Required work: From the entries below, copy every line that has the word "turned".
---- Given data
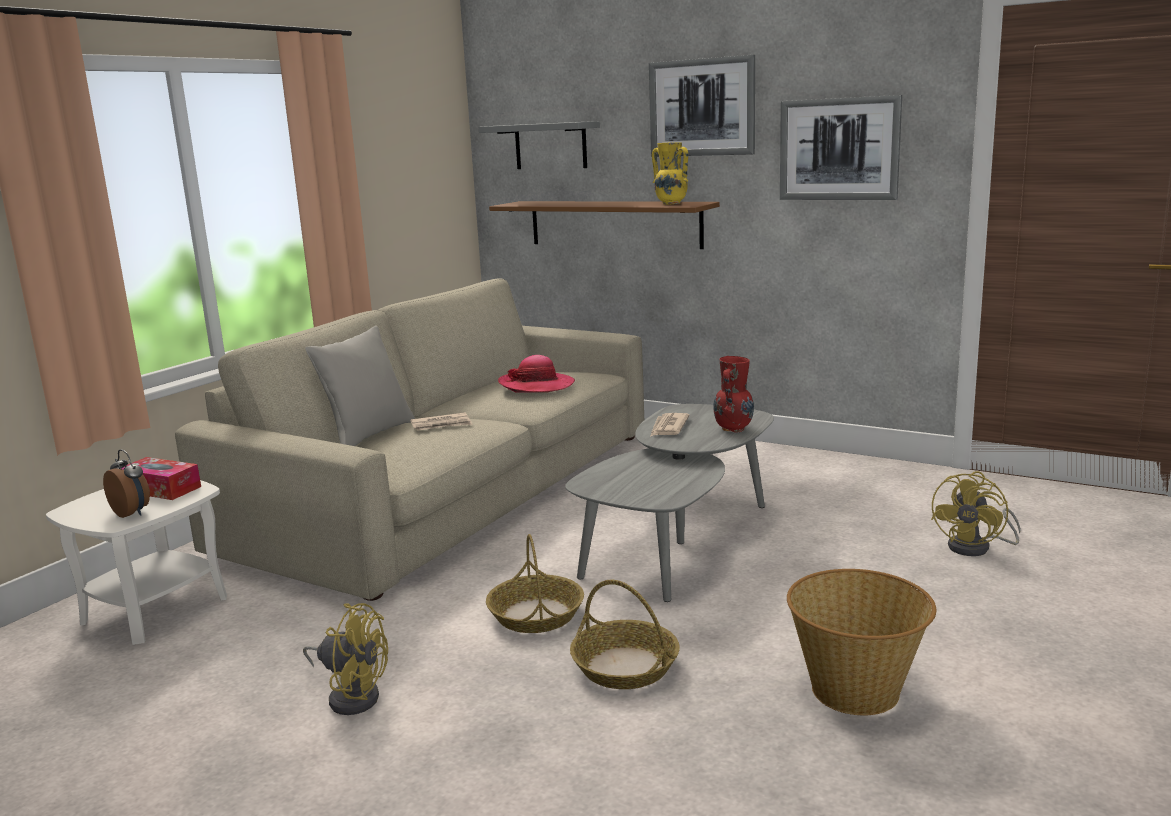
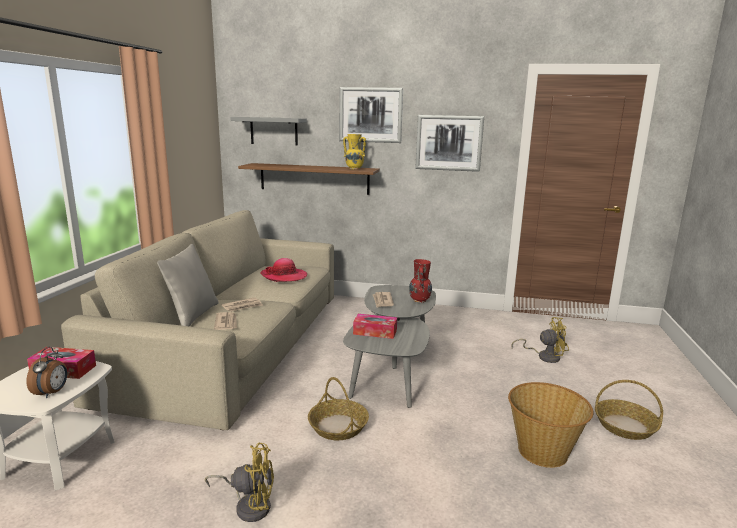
camera: 20 degrees left, 0 degrees up
(132, 513) = (52, 393): alarm clock -> alarm clock turned 75 degrees clockwise
(402, 445) = (226, 323): none -> newspaper
(626, 667) = (412, 455): basket -> basket (625, 426)
(627, 473) = (375, 332): none -> tissue box
(977, 547) = (544, 356): yellow fan -> yellow fan turned 105 degrees counterclockwise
--------
Response to the exercise:
(132, 513) = (52, 393): alarm clock -> alarm clock turned 75 degrees clockwise
(977, 547) = (544, 356): yellow fan -> yellow fan turned 105 degrees counterclockwise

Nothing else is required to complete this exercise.